If you would overexpose your
image, your histogram would look like this: too many highlights, no darker
tones, and you can guess that you have lost information: light tones have
become lighter than the camera can handle and have been stored as completely
white. You should re-shoot with a smaller aperture or a shorter shutter time.
On the other hand, this is how
under-exposure looks like: no highlights, the histogram is shifted to the
left, and lots of information from the image will be missing because the chip
in the camera didn't catch light. Re-shoot with a larger aperture or a longer
shutter time.
There's a technical argument around histograms that basically says that there is more information in the higher tones of the image in a digital camera - so, if possible, you should "expose to the right", meaning that your histogram should be shifted a bit to the right, but not too much. Of course, the histogram shown on your camera is an average of all colors - it might be that even though the average color histogram looks fine, a single color (red, green or blue) histogram would show over- or underexposure. Therefore, "expose to the right", but realize that over-exposure of individual colors is possible - better be safe than sorry so take an extra shot that is 2/3rd or a full stop less exposed, so that when you get home and evaluate the individual color channel histograms, you have something to fall-back to when your optimal exposure turns out to be overexposed for a single color after all. Lots of digital cameras have auto-exposure bracketing, and I use it a lot (bracketing 2/3rd of a stop to both sides).

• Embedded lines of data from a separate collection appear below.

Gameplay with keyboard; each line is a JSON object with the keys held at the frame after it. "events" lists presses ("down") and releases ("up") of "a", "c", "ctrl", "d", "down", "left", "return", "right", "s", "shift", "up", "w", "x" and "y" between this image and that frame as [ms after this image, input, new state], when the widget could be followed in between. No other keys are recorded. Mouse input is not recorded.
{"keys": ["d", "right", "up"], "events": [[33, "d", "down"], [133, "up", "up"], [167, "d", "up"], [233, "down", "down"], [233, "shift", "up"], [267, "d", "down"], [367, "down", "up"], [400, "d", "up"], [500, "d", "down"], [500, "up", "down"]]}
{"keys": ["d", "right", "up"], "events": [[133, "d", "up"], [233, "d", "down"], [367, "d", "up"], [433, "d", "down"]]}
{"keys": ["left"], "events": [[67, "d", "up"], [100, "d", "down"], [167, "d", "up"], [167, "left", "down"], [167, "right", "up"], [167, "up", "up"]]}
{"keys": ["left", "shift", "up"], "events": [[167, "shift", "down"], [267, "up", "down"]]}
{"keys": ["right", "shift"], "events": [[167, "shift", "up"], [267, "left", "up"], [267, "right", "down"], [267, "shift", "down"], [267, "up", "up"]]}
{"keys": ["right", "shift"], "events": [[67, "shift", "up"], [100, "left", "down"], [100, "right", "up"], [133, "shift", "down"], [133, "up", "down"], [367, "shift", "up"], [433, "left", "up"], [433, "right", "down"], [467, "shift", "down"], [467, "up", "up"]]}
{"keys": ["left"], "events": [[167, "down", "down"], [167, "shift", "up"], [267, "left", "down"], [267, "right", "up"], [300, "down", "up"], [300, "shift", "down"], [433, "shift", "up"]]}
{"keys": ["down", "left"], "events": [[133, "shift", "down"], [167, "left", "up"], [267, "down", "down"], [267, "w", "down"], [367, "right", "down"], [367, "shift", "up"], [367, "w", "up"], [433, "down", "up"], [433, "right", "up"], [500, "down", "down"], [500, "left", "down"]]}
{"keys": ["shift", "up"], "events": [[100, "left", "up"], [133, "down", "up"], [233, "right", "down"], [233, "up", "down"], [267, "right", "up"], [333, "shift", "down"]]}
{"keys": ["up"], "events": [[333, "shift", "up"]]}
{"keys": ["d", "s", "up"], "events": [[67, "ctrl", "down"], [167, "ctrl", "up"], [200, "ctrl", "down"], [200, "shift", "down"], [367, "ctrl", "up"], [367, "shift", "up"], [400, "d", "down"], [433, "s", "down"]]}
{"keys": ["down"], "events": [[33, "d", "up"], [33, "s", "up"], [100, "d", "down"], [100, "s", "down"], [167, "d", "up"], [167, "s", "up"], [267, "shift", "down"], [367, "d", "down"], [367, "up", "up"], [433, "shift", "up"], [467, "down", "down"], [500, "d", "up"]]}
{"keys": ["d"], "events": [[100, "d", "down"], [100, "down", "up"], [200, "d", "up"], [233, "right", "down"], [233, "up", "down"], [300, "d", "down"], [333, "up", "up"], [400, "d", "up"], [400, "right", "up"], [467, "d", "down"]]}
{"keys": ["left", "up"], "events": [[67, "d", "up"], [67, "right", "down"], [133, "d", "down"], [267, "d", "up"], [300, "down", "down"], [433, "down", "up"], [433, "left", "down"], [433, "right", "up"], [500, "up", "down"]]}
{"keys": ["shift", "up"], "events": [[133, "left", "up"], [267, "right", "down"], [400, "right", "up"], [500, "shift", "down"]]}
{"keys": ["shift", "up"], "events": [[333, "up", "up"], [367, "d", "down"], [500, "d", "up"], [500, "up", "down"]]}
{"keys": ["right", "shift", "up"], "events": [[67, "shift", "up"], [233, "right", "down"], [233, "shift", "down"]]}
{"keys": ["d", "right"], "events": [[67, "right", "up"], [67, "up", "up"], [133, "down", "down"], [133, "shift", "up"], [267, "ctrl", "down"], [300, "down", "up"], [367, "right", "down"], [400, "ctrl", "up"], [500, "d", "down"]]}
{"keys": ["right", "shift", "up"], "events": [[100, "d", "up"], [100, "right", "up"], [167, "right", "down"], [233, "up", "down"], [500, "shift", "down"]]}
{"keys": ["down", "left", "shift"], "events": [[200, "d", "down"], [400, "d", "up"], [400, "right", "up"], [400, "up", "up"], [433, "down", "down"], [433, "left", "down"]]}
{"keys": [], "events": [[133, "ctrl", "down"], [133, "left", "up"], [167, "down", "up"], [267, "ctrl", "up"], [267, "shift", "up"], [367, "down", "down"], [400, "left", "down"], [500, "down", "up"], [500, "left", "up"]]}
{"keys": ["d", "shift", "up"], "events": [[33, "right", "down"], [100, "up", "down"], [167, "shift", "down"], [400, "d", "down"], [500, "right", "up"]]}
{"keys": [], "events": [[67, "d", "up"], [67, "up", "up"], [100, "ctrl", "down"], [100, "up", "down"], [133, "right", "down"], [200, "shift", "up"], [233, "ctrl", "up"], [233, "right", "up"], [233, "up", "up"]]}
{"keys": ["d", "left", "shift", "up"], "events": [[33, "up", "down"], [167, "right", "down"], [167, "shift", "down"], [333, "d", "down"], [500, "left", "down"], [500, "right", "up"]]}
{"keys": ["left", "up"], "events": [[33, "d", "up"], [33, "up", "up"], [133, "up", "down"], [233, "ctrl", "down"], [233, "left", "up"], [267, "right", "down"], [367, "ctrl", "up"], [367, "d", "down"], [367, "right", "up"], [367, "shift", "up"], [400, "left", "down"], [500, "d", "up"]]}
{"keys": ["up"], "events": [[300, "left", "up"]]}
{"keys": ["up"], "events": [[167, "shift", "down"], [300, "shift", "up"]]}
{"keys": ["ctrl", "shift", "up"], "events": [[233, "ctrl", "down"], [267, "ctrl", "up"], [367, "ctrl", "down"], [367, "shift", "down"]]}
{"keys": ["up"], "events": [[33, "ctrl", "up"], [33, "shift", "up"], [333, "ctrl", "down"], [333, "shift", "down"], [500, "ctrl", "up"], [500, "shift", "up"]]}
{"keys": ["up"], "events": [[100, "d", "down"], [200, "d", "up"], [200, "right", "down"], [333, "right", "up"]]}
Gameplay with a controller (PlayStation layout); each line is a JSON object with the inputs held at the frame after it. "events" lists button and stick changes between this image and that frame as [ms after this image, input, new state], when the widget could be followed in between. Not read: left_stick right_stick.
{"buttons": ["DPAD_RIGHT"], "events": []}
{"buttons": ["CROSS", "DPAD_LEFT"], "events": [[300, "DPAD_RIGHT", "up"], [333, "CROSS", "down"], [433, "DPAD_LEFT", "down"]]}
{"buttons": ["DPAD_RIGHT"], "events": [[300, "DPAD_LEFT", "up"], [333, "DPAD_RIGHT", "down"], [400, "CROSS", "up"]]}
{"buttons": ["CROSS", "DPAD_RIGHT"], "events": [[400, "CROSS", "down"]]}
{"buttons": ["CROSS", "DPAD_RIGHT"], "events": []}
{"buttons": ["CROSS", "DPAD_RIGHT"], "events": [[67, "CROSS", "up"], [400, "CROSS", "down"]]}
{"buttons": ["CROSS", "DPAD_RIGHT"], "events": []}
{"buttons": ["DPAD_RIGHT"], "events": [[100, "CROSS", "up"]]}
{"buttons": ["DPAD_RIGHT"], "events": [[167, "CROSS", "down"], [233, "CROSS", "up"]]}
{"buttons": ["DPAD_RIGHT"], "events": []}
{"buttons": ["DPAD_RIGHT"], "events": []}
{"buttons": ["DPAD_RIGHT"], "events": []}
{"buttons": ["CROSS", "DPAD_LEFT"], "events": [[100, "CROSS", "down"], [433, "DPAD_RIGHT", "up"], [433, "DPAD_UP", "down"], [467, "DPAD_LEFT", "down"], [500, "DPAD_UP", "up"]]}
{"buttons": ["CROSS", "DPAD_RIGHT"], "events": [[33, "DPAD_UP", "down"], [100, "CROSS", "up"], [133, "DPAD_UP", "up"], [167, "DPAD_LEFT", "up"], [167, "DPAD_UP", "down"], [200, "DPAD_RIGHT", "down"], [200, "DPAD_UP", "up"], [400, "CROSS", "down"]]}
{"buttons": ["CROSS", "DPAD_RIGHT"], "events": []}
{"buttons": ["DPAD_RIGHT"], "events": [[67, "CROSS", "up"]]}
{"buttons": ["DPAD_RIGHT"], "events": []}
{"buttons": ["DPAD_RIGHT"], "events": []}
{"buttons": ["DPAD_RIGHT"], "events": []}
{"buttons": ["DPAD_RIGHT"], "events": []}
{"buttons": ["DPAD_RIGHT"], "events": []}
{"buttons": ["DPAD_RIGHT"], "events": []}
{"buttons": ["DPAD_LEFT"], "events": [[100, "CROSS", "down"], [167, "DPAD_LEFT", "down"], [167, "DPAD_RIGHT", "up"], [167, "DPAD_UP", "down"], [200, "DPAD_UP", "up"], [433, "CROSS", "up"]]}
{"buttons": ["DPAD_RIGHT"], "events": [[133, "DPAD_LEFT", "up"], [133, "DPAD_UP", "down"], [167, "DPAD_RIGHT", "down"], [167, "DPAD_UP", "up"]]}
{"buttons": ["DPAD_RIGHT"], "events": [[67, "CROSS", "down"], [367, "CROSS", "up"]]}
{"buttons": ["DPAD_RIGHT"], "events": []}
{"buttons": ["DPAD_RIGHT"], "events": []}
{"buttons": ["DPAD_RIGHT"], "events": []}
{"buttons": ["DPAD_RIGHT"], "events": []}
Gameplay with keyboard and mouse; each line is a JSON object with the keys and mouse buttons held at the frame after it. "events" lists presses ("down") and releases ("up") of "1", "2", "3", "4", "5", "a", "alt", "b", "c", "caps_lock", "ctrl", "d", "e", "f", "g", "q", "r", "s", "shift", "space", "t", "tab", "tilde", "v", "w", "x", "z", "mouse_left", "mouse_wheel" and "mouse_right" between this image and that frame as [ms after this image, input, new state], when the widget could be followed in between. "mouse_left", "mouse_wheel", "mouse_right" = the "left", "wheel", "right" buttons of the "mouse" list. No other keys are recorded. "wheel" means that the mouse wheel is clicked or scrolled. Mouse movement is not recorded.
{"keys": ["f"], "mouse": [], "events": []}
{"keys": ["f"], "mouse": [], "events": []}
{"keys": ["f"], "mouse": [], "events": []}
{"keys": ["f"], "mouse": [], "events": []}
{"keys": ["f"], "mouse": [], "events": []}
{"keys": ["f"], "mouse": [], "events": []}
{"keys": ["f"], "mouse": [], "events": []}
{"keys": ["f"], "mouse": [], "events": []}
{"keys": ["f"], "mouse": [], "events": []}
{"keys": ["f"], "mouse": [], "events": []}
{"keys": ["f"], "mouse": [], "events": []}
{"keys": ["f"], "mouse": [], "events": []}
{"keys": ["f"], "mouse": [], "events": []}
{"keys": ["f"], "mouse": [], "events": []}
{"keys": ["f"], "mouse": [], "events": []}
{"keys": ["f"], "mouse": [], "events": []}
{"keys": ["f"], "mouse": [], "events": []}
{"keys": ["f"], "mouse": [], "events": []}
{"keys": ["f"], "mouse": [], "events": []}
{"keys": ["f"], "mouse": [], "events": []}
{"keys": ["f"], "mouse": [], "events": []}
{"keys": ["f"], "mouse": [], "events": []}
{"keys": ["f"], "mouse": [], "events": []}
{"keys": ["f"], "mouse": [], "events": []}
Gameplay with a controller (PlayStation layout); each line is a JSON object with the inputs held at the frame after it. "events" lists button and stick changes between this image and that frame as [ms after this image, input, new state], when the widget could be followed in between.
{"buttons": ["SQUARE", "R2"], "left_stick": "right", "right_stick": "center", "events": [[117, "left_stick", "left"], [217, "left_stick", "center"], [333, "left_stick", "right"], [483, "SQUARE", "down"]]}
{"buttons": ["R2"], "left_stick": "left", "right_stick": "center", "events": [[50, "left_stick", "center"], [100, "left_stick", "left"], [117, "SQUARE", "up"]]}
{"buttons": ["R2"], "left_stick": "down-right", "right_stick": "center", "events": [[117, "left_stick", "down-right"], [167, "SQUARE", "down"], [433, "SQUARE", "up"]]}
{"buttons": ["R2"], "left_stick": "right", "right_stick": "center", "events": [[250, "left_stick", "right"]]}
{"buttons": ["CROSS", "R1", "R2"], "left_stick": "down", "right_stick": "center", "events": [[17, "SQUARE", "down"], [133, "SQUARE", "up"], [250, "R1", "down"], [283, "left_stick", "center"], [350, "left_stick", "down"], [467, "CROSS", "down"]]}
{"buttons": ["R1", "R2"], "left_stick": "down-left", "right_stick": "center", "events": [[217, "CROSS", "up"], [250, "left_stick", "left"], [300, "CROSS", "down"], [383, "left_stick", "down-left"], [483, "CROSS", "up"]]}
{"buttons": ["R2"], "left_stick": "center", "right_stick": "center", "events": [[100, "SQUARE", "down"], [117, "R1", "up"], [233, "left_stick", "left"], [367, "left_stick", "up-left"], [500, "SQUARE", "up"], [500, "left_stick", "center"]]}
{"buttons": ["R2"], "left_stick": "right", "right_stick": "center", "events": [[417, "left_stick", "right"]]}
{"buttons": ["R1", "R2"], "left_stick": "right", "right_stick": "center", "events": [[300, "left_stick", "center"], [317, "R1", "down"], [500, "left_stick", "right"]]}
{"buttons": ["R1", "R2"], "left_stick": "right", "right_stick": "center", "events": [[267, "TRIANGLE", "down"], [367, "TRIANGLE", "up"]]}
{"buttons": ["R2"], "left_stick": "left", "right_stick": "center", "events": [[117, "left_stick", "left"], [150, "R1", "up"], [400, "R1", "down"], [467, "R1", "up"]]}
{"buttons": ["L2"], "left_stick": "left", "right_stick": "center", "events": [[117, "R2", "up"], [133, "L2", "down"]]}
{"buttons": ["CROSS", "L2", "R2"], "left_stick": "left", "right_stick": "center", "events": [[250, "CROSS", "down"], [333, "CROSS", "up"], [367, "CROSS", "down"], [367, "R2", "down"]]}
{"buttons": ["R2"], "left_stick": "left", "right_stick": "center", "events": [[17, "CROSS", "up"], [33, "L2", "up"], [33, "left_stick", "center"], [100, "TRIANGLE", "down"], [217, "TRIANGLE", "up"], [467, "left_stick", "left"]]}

When shooting in auto mode, try overexposing 1/3 stop to shift your histogram just that little safe bit to the right. Of course, experimentation is key - the great thing about digital is that experimentation is all for free!
Sometimes there's more in the image than your camera can capture - a digital camera will capture around 5 stops of dynamic range, and if the dynamic range of your subject is larger than that, you will have to make a choice to let the highlights or the dark tones fall off. The Canon G5 has a built-in Neutral Density filter that will compress contrast, so that is another option (external, 'classical' ND filters, of course, will work just as fine on digital cameras).
Keeping in mind that a histogram on your camera usually represents 5 stops worth of dynamic range helps you calculating the correct exposure when correcting a histogram: for example, the underexposed histogram above shows that more than a fifth of the highlights aren't used, therefore increasing the exposure by a full stop will move the histogram 20% to the right, where it still 'fits'. More than that (1 1/3rd stop) and you risk overexposure, less than that and you're not exposing "to the right" enough.